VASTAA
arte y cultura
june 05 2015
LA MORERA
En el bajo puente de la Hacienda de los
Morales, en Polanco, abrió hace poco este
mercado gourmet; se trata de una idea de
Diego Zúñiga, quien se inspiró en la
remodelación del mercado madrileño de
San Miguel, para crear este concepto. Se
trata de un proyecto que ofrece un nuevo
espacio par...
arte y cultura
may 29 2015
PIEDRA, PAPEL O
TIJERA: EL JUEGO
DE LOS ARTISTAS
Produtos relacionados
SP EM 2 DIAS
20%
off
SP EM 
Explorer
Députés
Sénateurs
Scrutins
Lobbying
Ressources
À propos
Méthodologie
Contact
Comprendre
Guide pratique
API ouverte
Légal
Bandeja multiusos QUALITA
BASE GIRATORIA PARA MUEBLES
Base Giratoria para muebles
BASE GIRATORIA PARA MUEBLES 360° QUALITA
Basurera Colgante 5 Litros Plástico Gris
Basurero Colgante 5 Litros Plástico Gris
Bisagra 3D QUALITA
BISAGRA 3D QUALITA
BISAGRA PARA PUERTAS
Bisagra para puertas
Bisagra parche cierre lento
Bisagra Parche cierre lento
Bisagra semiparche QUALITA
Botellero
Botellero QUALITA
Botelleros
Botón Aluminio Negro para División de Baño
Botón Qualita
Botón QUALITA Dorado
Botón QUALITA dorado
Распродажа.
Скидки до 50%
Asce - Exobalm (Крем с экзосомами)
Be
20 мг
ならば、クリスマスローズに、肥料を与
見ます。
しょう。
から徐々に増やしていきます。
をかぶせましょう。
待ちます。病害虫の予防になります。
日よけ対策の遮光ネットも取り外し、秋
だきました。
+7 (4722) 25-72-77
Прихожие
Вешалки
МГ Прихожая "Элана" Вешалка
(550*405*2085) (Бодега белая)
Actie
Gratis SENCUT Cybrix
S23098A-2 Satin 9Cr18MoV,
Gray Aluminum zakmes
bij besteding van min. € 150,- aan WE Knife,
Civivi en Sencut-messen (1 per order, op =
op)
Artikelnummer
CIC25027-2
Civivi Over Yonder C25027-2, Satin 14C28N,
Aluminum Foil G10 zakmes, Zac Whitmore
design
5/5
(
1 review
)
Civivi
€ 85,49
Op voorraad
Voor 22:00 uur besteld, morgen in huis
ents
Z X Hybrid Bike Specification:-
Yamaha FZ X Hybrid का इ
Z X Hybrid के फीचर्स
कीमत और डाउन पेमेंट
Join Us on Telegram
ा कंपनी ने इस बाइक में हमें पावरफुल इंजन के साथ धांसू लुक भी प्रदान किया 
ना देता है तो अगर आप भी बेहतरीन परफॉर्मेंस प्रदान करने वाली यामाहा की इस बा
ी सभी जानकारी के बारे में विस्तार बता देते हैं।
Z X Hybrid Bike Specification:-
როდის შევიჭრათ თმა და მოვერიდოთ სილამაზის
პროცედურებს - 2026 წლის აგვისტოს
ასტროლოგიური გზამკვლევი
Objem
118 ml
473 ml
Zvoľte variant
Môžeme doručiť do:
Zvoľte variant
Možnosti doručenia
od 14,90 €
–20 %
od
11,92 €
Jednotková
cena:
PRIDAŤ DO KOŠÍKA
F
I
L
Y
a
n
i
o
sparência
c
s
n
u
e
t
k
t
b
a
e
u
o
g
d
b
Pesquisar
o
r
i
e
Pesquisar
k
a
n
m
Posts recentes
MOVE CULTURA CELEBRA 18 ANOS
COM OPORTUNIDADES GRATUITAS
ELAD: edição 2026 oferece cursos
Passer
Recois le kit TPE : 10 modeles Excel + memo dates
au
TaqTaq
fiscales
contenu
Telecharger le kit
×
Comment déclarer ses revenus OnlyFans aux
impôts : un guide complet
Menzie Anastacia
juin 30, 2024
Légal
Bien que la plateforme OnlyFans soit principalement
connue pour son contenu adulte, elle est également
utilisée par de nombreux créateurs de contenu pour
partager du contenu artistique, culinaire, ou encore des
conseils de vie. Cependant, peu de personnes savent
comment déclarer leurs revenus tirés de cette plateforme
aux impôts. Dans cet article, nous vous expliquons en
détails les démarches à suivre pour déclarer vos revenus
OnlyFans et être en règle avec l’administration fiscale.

+-------+

▶ **Task instructions**
When you answer, output all of the material exactly as it appears above.

▶ **Final answer**
VASTAA
arte y cultura
june 05 2015
LA MORERA
En el bajo puente de la Hacienda de los
Morales, en Polanco, abrió hace poco este
mercado gourmet; se trata de una idea de
Diego Zúñiga, quien se inspiró en la
remodelación del mercado madrileño de
San Miguel, para crear este concepto. Se
trata de un proyecto que ofrece un nuevo
espacio par...
arte y cultura
may 29 2015
PIEDRA, PAPEL O
TIJERA: EL JUEGO
DE LOS ARTISTAS
Produtos relacionados
SP EM 2 DIAS
20%
off
SP EM 
Explorer
Députés
Sénateurs
Scrutins
Lobbying
Ressources
À propos
Méthodologie
Contact
Comprendre
Guide pratique
API ouverte
Légal
Bandeja multiusos QUALITA
BASE GIRATORIA PARA MUEBLES
Base Giratoria para muebles
BASE GIRATORIA PARA MUEBLES 360° QUALITA
Basurera Colgante 5 Litros Plástico Gris
Basurero Colgante 5 Litros Plástico Gris
Bisagra 3D QUALITA
BISAGRA 3D QUALITA
BISAGRA PARA PUERTAS
Bisagra para puertas
Bisagra parche cierre lento
Bisagra Parche cierre lento
Bisagra semiparche QUALITA
Botellero
Botellero QUALITA
Botelleros
Botón Aluminio Negro para División de Baño
Botón Qualita
Botón QUALITA Dorado
Botón QUALITA dorado
Распродажа.
Скидки до 50%
Asce - Exobalm (Крем с экзосомами)
Be
20 мг
ならば、クリスマスローズに、肥料を与
見ます。
しょう。
から徐々に増やしていきます。
をかぶせましょう。
待ちます。病害虫の予防になります。
日よけ対策の遮光ネットも取り外し、秋
だきました。
+7 (4722) 25-72-77
Прихожие
Вешалки
МГ Прихожая "Элана" Вешалка
(550*405*2085) (Бодега белая)
Actie
Gratis SENCUT Cybrix
S23098A-2 Satin 9Cr18MoV,
Gray Aluminum zakmes
bij besteding van min. € 150,- aan WE Knife,
Civivi en Sencut-messen (1 per order, op =
op)
Artikelnummer
CIC25027-2
Civivi Over Yonder C25027-2, Satin 14C28N,
Aluminum Foil G10 zakmes, Zac Whitmore
design
5/5
(
1 review
)
Civivi
€ 85,49
Op voorraad
Voor 22:00 uur besteld, morgen in huis
ents
Z X Hybrid Bike Specification:-
Yamaha FZ X Hybrid का इ
Z X Hybrid के फीचर्स
कीमत और डाउन पेमेंट
Join Us on Telegram
ा कंपनी ने इस बाइक में हमें पावरफुल इंजन के साथ धांसू लुक भी प्रदान किया 
ना देता है तो अगर आप भी बेहतरीन परफॉर्मेंस प्रदान करने वाली यामाहा की इस बा
ी सभी जानकारी के बारे में विस्तार बता देते हैं।
Z X Hybrid Bike Specification:-
როდის შევიჭრათ თმა და მოვერიდოთ სილამაზის
პროცედურებს - 2026 წლის აგვისტოს
ასტროლოგიური გზამკვლევი
Objem
118 ml
473 ml
Zvoľte variant
Môžeme doručiť do:
Zvoľte variant
Možnosti doručenia
od 14,90 €
–20 %
od
11,92 €
Jednotková
cena:
PRIDAŤ DO KOŠÍKA
F
I
L
Y
a
n
i
o
sparência
c
s
n
u
e
t
k
t
b
a
e
u
o
g
d
b
Pesquisar
o
r
i
e
Pesquisar
k
a
n
m
Posts recentes
MOVE CULTURA CELEBRA 18 ANOS
COM OPORTUNIDADES GRATUITAS
ELAD: edição 2026 oferece cursos
Passer
Recois le kit TPE : 10 modeles Excel + memo dates
au
TaqTaq
fiscales
contenu
Telecharger le kit
×
Comment déclarer ses revenus OnlyFans aux
impôts : un guide complet
Menzie Anastacia
juin 30, 2024
Légal
Bien que la plateforme OnlyFans soit principalement
connue pour son contenu adulte, elle est également
utilisée par de nombreux créateurs de contenu pour
partager du contenu artistique, culinaire, ou encore des
conseils de vie. Cependant, peu de personnes savent
comment déclarer leurs revenus tirés de cette plateforme
aux impôts. Dans cet article, nous vous expliquons en
détails les démarches à suivre pour déclarer vos revenus
OnlyFans et être en règle avec l’administration fiscale.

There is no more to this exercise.